▶ Directions: Only the lines below from the one containing "root of tail: (240, 82)" to the one containing "left back paw: (235, 211)" should be repeated, both included and unchanged.

▶ Input data:

* * * *

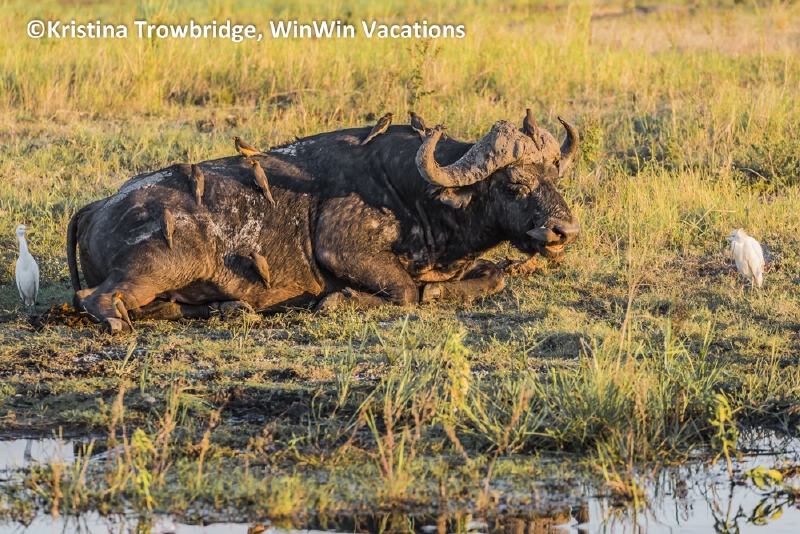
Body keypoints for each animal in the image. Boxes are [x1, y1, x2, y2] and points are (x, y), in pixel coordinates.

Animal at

* * * *

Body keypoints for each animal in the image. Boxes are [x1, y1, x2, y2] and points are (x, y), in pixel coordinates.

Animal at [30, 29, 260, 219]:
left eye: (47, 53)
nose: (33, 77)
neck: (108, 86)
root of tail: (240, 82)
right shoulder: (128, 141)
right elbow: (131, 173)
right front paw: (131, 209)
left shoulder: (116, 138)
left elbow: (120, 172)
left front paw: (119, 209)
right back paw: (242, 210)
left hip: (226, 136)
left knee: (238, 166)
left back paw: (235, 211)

* * * *

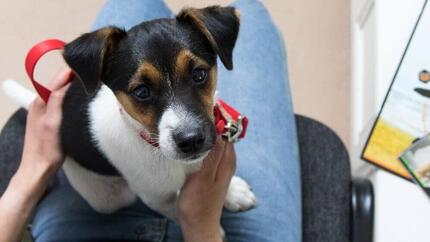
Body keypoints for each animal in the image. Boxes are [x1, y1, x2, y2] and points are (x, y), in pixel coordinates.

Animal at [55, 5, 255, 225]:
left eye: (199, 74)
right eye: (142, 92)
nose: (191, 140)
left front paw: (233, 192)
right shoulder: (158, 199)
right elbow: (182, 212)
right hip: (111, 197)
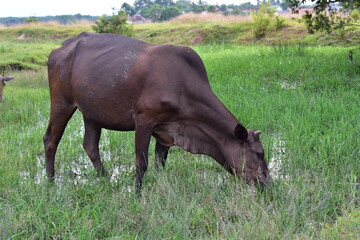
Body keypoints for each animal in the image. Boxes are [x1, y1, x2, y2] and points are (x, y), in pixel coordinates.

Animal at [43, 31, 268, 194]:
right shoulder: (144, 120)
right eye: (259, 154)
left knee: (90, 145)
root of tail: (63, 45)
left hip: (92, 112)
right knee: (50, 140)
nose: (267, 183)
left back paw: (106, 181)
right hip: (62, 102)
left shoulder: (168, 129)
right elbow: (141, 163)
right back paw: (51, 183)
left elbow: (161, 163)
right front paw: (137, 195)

* * * *

▶ Result:
root of tail: (240, 82)
right shoulder: (128, 141)
right elbow: (131, 173)
right front paw: (131, 209)
left shoulder: (116, 138)
left elbow: (120, 172)
left front paw: (119, 209)
right back paw: (242, 210)
left hip: (226, 136)
left knee: (238, 166)
left back paw: (235, 211)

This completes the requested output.